Rohff, rappeur en mode linguiste
Vous dites parfois que vous êtes “en mode” déconfinement ou encore “en mode” repos ? Vous ne le savez pas forcément mais si l’expression est couramment utilisée par les hommes politiques, les journalistes et le grand public, c’est probablement grâce au rappeur Rohff.
Extrait de son album Au-delà de mes limites, sorti en 2005 et vendu à environ 300 000 exemplaires, En Mode fut un énorme tube. Tout au long de ce titre construit autour d’une anaphore, le rappeur de Vitry-sur-Seine explique être “en mode gros son”, “en mode studio” ou encore “en mode automatique”.
“Ça a marqué les esprits au point de rentrer dans le langage courant. J’ai déjà vu des images de l’Assemblée nationale, de présidents ou de ministres le dire”, raconte Rohff, qui n’hésite pas à qualifier sa trouvaille d’expression “la plus contagieuse des vingt dernières années”. “C’est une forme de reconnaissance”, insiste l’artiste de 43 ans, Housni Mkouboi pour l’état-civil.
“Ça montre que rien n’est impossible. Moi, c’est (la série animée japonaise) Goldorak qui m’a appris à parler français”, précise ce natif des Comores arrivé en France à l’âge de 7 ans. “Il fallait me mettre au niveau très vite. J’étais un peu gêné, les gens se moquaient de moi. J’avais envie de ramener de l’école des bons points et des billets de satisfaction pour ma mère. Ça te donne un penchant pour la langue”.
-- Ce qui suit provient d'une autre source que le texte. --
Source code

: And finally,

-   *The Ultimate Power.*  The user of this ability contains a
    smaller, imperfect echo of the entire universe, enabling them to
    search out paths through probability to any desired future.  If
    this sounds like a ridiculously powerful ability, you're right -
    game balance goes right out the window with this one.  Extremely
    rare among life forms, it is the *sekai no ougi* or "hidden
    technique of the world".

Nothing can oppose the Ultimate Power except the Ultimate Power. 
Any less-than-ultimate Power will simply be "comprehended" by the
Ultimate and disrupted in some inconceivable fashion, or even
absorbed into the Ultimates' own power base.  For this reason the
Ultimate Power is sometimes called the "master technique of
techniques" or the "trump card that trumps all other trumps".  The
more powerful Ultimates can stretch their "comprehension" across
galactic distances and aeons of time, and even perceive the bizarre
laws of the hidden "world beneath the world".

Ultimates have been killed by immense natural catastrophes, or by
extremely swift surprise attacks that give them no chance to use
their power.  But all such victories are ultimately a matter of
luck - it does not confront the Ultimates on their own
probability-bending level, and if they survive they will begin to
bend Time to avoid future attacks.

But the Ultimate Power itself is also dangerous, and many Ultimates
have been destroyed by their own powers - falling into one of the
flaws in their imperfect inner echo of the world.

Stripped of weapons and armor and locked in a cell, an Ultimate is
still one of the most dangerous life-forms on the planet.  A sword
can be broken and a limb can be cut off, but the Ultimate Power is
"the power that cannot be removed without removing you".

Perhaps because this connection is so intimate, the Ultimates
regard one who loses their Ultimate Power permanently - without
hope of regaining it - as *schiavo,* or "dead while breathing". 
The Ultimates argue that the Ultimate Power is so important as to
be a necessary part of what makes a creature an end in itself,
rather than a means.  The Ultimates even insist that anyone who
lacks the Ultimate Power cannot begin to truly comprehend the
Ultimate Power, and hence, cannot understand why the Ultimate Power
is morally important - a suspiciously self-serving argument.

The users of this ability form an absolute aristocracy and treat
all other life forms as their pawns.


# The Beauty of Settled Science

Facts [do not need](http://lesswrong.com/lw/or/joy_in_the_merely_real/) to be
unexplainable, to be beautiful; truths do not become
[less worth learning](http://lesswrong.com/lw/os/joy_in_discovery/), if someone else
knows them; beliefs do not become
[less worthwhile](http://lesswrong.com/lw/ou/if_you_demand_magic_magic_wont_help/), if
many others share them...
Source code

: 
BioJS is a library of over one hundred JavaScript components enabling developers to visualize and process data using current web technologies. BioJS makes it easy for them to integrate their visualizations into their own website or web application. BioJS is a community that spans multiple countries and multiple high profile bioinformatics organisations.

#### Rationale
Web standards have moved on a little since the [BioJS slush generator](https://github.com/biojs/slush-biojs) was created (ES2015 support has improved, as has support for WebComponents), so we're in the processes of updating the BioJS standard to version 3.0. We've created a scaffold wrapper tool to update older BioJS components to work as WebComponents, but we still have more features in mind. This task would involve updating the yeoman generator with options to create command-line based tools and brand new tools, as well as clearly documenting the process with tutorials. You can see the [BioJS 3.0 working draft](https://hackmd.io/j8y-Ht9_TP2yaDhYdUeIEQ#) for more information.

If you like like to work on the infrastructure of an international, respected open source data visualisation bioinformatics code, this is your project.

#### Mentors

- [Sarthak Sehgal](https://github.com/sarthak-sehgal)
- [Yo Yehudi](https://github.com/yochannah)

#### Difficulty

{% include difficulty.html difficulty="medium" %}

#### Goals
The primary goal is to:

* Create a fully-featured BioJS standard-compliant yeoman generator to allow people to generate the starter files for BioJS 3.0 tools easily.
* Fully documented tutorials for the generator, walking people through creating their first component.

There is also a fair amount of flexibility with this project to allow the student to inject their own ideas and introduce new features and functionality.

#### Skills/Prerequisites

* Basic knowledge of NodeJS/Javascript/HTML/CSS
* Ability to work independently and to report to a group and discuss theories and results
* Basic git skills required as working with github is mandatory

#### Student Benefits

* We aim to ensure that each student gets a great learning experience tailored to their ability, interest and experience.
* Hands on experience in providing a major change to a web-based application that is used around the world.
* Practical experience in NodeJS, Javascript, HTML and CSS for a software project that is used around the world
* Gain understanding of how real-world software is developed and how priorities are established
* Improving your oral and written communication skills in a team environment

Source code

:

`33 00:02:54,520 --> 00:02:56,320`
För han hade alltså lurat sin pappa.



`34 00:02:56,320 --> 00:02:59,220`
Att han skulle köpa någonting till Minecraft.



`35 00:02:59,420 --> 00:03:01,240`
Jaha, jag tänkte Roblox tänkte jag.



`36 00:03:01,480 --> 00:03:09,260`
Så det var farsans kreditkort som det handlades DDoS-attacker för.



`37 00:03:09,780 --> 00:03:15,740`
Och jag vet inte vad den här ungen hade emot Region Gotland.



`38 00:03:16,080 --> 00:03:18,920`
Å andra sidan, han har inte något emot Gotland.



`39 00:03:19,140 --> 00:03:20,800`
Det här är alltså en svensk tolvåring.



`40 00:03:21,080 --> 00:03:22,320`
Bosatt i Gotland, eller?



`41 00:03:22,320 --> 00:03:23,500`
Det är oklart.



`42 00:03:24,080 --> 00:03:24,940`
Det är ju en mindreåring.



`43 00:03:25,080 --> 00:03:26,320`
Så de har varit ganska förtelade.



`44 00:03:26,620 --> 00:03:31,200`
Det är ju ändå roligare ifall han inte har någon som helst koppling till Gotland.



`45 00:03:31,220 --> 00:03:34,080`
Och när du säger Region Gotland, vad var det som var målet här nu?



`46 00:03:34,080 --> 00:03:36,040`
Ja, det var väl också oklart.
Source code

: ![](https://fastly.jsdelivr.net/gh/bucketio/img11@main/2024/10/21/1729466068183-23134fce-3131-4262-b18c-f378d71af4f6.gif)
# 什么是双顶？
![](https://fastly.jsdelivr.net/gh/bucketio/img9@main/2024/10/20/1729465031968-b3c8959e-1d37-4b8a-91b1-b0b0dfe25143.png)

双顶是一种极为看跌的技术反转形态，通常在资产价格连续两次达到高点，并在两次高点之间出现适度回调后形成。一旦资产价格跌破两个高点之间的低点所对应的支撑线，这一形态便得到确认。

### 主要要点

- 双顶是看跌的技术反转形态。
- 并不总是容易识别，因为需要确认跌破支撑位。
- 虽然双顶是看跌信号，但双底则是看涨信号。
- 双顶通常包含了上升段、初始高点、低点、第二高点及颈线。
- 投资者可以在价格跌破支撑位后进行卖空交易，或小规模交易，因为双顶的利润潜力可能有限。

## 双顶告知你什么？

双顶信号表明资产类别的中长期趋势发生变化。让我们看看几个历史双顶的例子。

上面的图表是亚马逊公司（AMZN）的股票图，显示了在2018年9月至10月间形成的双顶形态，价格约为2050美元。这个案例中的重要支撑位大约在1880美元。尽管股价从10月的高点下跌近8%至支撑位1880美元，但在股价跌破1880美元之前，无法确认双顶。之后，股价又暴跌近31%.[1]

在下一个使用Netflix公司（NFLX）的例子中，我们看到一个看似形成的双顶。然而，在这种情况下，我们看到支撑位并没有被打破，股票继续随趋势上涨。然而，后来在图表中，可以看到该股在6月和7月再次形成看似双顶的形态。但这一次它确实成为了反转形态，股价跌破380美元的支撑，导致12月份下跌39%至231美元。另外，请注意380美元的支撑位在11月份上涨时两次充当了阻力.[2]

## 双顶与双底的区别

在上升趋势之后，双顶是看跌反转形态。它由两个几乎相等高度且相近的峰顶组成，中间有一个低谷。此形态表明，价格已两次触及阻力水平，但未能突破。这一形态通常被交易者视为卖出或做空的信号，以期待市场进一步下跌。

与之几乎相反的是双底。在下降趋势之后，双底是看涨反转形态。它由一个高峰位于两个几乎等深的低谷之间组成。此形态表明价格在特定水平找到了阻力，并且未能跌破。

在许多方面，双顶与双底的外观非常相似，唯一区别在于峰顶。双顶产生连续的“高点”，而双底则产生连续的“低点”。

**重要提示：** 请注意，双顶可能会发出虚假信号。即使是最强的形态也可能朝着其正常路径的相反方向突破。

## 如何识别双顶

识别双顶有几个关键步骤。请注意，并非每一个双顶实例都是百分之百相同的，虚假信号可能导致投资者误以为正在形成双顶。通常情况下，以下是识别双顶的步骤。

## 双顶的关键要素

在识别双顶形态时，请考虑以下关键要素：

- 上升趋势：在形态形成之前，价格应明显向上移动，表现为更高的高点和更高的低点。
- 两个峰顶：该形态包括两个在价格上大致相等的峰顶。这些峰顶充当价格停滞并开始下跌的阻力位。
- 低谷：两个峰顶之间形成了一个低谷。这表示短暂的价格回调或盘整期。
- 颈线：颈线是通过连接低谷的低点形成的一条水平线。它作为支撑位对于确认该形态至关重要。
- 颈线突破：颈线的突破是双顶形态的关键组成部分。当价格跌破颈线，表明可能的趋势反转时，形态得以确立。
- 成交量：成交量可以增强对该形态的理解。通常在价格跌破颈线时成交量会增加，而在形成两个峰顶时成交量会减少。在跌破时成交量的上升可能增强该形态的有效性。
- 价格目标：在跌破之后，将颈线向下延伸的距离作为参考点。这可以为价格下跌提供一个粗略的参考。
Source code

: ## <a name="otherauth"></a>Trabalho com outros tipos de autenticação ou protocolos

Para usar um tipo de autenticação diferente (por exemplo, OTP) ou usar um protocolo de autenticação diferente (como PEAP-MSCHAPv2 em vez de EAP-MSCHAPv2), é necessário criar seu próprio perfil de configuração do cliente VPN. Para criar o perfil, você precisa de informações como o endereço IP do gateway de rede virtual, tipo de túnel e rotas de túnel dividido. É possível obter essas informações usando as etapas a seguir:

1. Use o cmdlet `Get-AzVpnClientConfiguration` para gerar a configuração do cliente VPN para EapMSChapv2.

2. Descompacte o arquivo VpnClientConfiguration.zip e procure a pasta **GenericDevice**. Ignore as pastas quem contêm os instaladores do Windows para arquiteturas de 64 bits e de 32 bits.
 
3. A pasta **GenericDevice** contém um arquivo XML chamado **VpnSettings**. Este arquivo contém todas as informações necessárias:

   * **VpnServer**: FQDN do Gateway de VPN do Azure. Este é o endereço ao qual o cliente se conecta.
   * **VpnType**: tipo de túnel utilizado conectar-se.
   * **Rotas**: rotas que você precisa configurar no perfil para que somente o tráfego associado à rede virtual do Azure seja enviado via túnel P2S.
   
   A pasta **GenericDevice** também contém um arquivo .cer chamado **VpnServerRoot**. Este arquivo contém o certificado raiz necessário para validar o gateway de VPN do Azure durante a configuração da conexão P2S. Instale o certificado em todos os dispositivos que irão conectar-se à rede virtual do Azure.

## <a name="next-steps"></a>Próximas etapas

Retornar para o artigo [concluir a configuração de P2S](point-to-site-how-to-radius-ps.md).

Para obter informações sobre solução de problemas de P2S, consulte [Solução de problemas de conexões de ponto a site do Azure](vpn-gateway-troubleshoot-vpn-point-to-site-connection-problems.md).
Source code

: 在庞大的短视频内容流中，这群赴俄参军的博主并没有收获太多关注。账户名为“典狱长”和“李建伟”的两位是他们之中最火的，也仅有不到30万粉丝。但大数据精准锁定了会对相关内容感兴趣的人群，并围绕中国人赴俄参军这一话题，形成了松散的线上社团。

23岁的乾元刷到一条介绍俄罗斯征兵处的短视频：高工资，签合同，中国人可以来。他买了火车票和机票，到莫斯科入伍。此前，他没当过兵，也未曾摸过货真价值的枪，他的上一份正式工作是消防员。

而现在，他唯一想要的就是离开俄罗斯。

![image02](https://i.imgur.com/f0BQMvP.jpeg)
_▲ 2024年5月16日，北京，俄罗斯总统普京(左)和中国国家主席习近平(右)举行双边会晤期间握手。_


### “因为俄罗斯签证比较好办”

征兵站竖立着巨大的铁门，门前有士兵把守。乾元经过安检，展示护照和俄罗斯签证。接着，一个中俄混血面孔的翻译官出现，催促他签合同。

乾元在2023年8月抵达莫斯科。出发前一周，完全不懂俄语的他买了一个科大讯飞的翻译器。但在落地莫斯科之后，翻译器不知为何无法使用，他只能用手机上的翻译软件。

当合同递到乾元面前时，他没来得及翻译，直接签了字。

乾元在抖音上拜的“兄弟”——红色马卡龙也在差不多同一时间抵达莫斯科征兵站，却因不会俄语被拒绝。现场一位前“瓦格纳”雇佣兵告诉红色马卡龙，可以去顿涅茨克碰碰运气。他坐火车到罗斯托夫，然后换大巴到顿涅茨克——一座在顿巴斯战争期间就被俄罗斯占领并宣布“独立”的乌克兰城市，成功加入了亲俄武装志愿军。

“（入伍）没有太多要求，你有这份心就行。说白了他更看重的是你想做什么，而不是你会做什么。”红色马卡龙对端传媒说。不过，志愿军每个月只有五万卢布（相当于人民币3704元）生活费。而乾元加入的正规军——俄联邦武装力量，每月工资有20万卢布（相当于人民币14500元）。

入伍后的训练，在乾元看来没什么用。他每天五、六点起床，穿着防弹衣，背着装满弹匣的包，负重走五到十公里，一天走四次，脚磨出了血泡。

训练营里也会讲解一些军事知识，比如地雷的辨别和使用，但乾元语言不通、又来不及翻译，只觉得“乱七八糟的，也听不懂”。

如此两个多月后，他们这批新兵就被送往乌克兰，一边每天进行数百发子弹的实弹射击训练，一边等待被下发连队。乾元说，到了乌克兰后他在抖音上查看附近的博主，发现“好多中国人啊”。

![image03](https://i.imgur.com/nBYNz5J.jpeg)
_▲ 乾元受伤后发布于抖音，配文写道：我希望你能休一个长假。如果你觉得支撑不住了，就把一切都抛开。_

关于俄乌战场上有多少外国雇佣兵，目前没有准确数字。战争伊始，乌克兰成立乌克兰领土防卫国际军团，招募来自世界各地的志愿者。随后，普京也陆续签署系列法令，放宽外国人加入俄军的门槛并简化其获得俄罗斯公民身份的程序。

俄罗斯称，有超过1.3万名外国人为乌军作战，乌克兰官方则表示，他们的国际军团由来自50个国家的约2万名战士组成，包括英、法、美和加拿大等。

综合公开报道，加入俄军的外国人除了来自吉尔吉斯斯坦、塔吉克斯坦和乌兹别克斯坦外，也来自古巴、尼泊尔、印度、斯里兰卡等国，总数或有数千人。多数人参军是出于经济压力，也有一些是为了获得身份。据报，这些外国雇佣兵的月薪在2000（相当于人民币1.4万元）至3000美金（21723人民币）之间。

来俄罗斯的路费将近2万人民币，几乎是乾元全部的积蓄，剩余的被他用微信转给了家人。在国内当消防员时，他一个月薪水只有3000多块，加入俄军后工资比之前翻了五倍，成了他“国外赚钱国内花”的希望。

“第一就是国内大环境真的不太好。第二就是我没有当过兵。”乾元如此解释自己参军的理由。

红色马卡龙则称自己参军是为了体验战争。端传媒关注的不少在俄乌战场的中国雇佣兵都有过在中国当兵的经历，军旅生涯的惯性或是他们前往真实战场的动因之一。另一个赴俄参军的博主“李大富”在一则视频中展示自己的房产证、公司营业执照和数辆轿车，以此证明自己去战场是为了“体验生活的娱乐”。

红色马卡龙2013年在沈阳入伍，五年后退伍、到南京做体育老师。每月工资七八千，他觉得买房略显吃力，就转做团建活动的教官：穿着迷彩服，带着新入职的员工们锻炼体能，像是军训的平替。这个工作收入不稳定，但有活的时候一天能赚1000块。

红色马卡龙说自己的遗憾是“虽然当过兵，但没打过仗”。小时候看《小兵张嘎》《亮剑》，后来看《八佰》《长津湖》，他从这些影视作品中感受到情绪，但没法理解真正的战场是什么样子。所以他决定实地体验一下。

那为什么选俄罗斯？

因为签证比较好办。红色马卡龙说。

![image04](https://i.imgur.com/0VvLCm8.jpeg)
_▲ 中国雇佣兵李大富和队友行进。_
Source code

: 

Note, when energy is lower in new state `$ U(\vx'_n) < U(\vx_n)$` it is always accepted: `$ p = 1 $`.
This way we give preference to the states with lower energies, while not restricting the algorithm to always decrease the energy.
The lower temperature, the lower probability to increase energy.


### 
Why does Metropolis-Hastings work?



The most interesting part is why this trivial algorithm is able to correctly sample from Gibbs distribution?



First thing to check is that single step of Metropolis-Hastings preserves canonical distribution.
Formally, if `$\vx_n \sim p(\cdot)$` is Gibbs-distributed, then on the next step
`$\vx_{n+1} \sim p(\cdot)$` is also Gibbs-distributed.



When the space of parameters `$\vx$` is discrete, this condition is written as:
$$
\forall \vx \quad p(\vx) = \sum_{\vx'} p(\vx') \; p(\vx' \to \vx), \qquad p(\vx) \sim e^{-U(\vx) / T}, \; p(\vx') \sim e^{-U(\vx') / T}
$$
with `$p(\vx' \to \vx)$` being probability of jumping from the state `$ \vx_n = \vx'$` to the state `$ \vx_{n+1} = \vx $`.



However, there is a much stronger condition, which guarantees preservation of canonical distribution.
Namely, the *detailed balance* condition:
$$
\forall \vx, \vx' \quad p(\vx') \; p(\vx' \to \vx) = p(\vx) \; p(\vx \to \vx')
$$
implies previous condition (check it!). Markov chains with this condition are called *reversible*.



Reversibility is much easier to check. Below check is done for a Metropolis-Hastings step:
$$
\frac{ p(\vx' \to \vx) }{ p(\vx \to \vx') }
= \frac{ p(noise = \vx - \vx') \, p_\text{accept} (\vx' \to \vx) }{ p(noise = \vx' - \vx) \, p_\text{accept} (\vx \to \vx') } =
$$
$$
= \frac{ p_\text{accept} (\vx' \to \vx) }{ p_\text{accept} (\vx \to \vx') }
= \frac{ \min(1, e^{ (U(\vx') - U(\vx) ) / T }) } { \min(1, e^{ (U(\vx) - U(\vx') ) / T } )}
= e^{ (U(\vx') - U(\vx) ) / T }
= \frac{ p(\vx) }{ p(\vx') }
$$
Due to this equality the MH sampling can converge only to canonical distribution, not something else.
Sa plume, reconnue et saluée par la critique, a permis à Rohff de devenir un des rappeurs les plus populaires de sa génération, avec près de 2 millions d’albums vendus. Et de créer de nombreuses expressions, devenues très populaires parmi les fans de rap et au-delà.
“Force de frappe”
En 2005, avec son tube “Ça fait plaisir”, de nombreux jeunes se sont ainsi mis à dire “ça fait zizir” quand ils étaient heureux. Autre exemple, le mot “zumba”, à la base une danse proche du fitness, qui est devenu dans la bouche de Rohff, puis dans celles de critiques musicaux, un moyen efficace de qualifier la pop urbaine à la mode. “Il faut prouver que la langue n’est pas limitée aux mots du dictionnaire et se renouvelle. Quand t’es Français, t’habites cette langue. C’est mon métier de parler au public, de les toucher avec mes métaphores, mes expressions”, analyse Rohff.
“Le rap et la chanson en général nous offrent une trace écrite des mots employés dans la rue”, analyse Aurore Vincenti, spécialiste du rap et des évolutions de la langue française. “C’est une musique qui a une énorme force de frappe, sa popularité garantit une diffusion extrêmement large à cette langue qu’on avait tendance à localiser dans certaines banlieues”, ajoute la linguiste en notant que de plus en plus d’expressions venues du rap se démocratisent chez les jeunes comme “gros” (synonyme de “mec”), “OKLM” (“au calme”) ou “moula” (“argent”).
Le Dictionnaire historique de la langue française du Robert a ainsi intégré l’expression “en mode”, sans toutefois que Rohff en soit crédité et avec une étymologie lorgnant plutôt vers les modes informatiques.
Créativité
“Ça m’est venu vers 1993-1994 en jouant au jeu Streetfighter sur Nintendo. Je voulais tout le temps gagner et je jouais avec les différents modes de jeu: mode hard, etc…”, assure pour sa part le rappeur du Val-de-Marne, qui ajoute ne “jamais avoir entendu l’expression” avant d’en faire un morceau. L’étymologie “n’est pas une science exacte”, rappelle Aurore Vincenti pour qui, créateur ou non, Rohff “a très certainement contribué à populariser et diffuser largement cette expression”. Pourquoi autant de jeux et d’innovation chez les rappeurs ?
“Il y a plus de créativité avec la langue dans les milieux populaires que dans les milieux bourgeois ou élitistes, où on a tendance à reprendre et corriger les enfants qui s’expriment hors du cadre du grammaticalement correct”, avance la linguiste. Et ces milieux privilégiés, Rohff, comme la majorité des rappeurs, a réussi à les toucher avec ses mots.
“Une fois j’ai reçu une lettre de quelqu’un qui vient d’une famille de grands fleuristes français, la haute bourgeoisie, il m’avait même envoyé une photo de leur domaine”, se rappelle l’artiste. “Les opposés s’attirent et j’ai toujours trouvé ça drôle”, ajoute-t-il, “nous on était attirés par la lumière et ceux qui sont dans la lumière sont attirés par l’obscurité”.